Selain itu, terhadap tawanan perang, Rasulullah SAW memperlakukan mereka dengan baik seperti memberi mereka makanan yang layak dan tidak melakukan kekerasan. Bahkan, dari mereka ada yang dibebaskan oleh Rasulullah SAW tanpa tebusan. Hal ini menunjukkan begitu murahnya hati Rasulullah SAW sehingga walaupun dalam dakwahnya Rasulullah SAW sering mendapat cemooh, kekerasan dan intimidasi dari kaum kafir tidak membuat Rasulullah SAW memiliki sifat dendam terhadap kaum kafir. Akibat dari sikap Rasul yang demikian banyak di antara tawanan tersebut dengan sukarela masuk Islam, salah satunya adalah Tsumamah bin Atsal.

Bukan Satu-satunya Jihad

Ada sebuah kisah di mana datang seorang laki-laki kepada Nabi dan dengan semangatnya berkata,  “Nabi, aku baru saja masuk Islam, izinkan untuk ikut hijrah dan berjihad bersama Nabi.” Nabi Muhammad SAW kemudian bertanya, “Apakah kamu masih punya orang tua?” Kemudian seorang sahabat tersebut menjawab, “Masih ya Nabi.” Setelahnya Nabi berkata, “Jika kamu ingin pahala yang lebih besar, kembalilah kepada kedua orang tuamu, layanilah mereka, pada mereka sajalah kamu berjihad.” Kemudian seorang sahabat tadi pulang dan mengurungkan niatnya untuk ikut hijrah dan jihad bersama Nabi.

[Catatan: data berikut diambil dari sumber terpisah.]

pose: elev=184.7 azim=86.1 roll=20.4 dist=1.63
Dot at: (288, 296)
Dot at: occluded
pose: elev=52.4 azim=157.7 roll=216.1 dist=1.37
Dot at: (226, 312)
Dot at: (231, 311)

Dari kisah tersebut dapat diambil hikmah bahwa jihad tidak terbatas pada perjuangan untuk membela Islam saja, namun jihad juga bisa kita lakukan dengan melakukan hal-hal sederhana yang ada disekitar kita, misalnya berbakti kepada orang tua, mencari ilmu, mengajarkan ilmu, berbuat baik kepada orang lain, membantu orang lain dan sebagainya. Hal-hal sederhana yang demikian justru menurut Nabi pahalanya lebih besar.

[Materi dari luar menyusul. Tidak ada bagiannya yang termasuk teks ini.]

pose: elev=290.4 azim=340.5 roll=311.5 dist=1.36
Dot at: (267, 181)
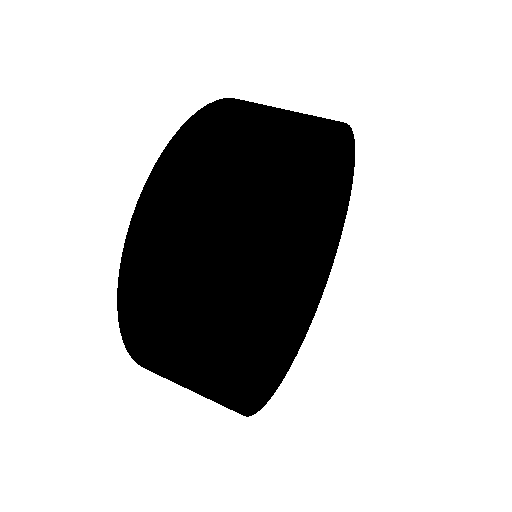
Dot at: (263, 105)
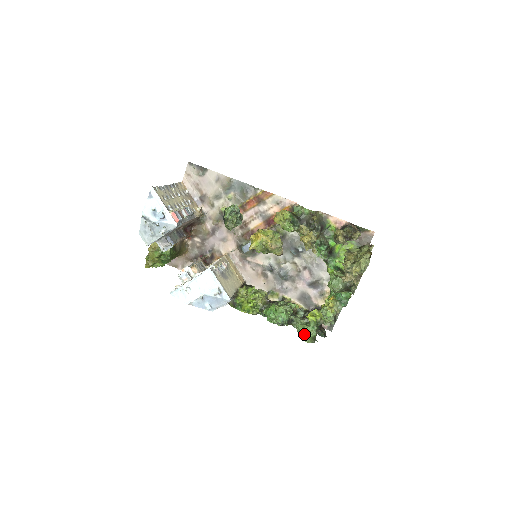
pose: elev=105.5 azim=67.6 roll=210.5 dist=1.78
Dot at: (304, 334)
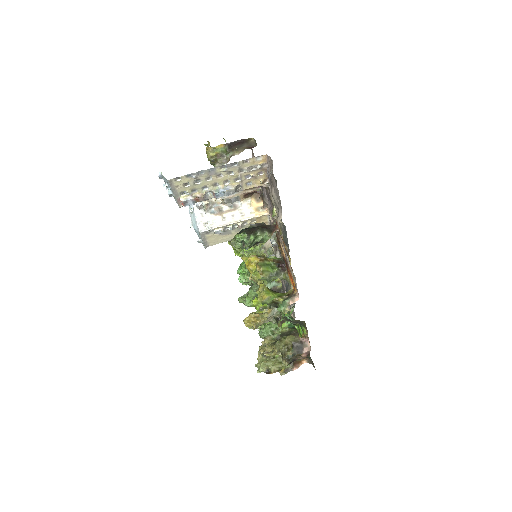
Dot at: (242, 298)
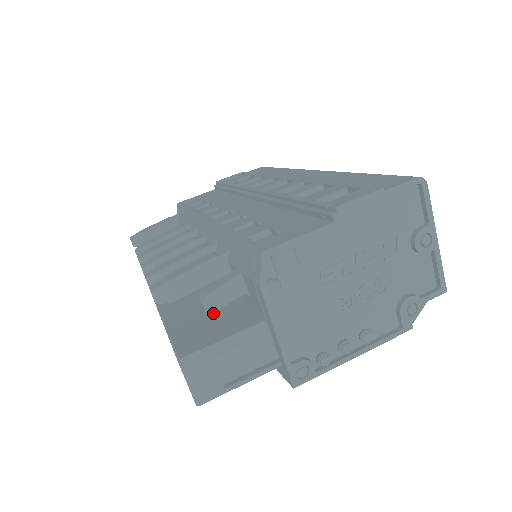
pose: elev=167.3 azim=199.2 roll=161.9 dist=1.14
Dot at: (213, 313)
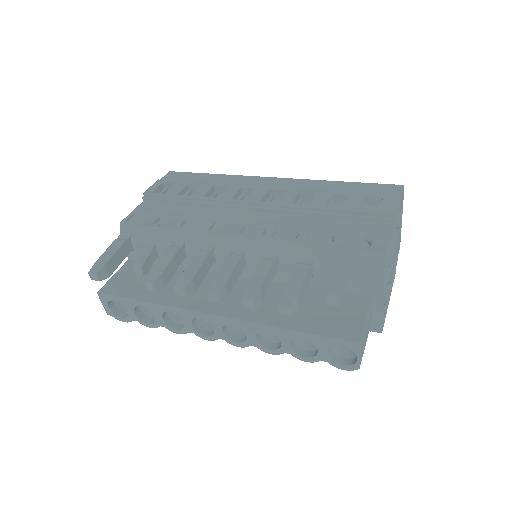
Dot at: occluded
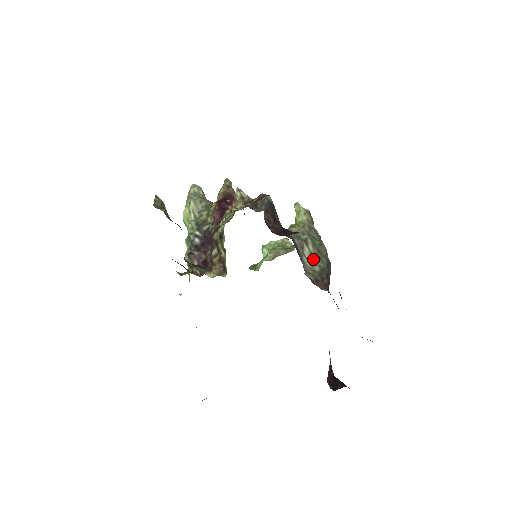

Kita ambil contoh seseorang yang mengajarkan ilmu kepada orang lain, kemudian orang lain tersebut juga mengajarkannya kepada orang lain lagi dan seterusnya, berapa banyak pahala yang akan terus mengalir kepada kita bahkan ketika kita sudah meninggalpun pahalanya akan terus mengalir.

Kesimpulan

Dari uraian tersebut, mulai dari prinsip-prinsip perang dalam Al-Qur’an kemudian sejarah dakwah Rasulullah serta etika perang Rasulullah, dapat diambil sebuah kesimpulan bahwa perang yang dilakukan Rasulullah bukanlah merupakan jalan jihad yang utama dalam rangka mencari rida Allah. Perang yang dilakukan Rasulullah merupakan pilihan yang ditempuh untuk melindungi kehormatan, keberlangsungan hidup, serta sebagai upaya agar tidak adanya halangan untuk berdakwah.

Maka, di zaman sekarang ini yang mana umat Islam sudah tidak lagi mendapat perlakuan buruk serta bebas untuk menjalankan ajaran agamanya, sudah sepatutnya kita sebagai umat Islam dalam upaya meninggikan kalimat lailaha illa Allah harus dengan jalan jihad yang baik, jangan sampai dalam berjihad kita melakukan arogansi yang hanya menciptakan citra buruk terhadap Islam. Jihad bisa kita lakukan dengan melakukan hal-hal sederhana yang ada di sekitar kita, misalnya berbuat baik kepada orang lain.